Huffman, who placed 67th overall in the field of 112, was part of sustained breakaways in two stages, but mechanical problems curtailed his efforts in the Stage 3 finish at Laguna Seca. He also faltered late in Stage 6 when the eventual race winner pedaled to nearly a 1 1/2-minute win.
“I have mixed feelings,” said Huffman, who finished second in the climbing competition. “I did the best I could. Yesterday (Stage 6) was a really, really hard stage. I tried to the get some mountain points, but it’s always coulda-woulda-shoulda. But at the end, Toms (Skujins) was stronger than me and he was a deserving winner.”
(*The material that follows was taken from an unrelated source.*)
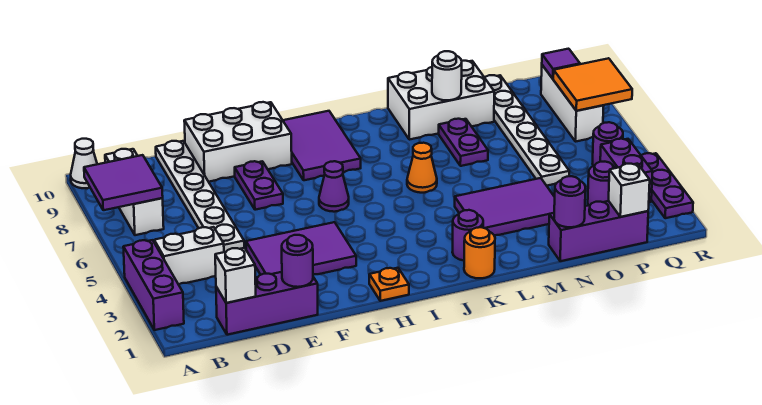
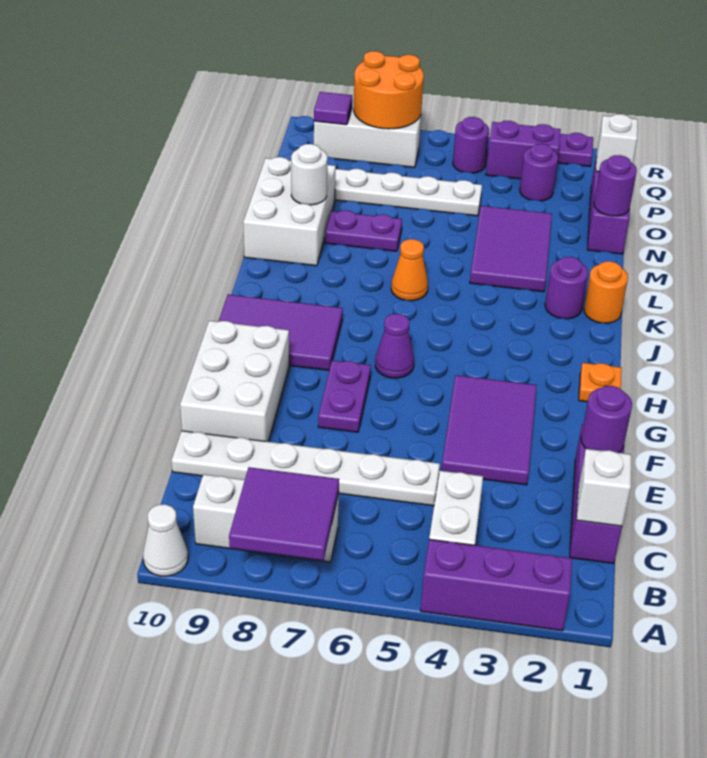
purple 1x2 plate [235,161,283,210] -> purple 1x2 plate turned to [318,360,371,432]
orange 2x2 tile [553,58,632,111] -> orange 2x2 round brick [354,51,424,129]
Powless, who finished ninth overall in the Tour of California two years ago at age 19, is riding in his first season on the WorldTour, cycling’s highest level.
“Unfortunately, I wasn't really where I needed to be to be competitive here,” said Powless, who finished 15th overall, trailing by 7:25. “I was just kind of lacking that last five percent or whatever in the upper-end.
“I did what I could – was able to turn out a pretty good time trial. But at the end of the day, I came here with overall hopes and that didn’t quite play out.”
Powless and three others rode in a break for much of the final stage, but the foursome was caught just before the start of the final of three circuits.
Powless and his older sister Shayna, a second-year rider with Twenty20, were scheduled as the first brother and sister to compete in the same edition of the race. But the elder Powless, who was on the team’s starting roster, was pulled before the race began via precautionary protocol. She suffered a concussion at a recent race in Redlands.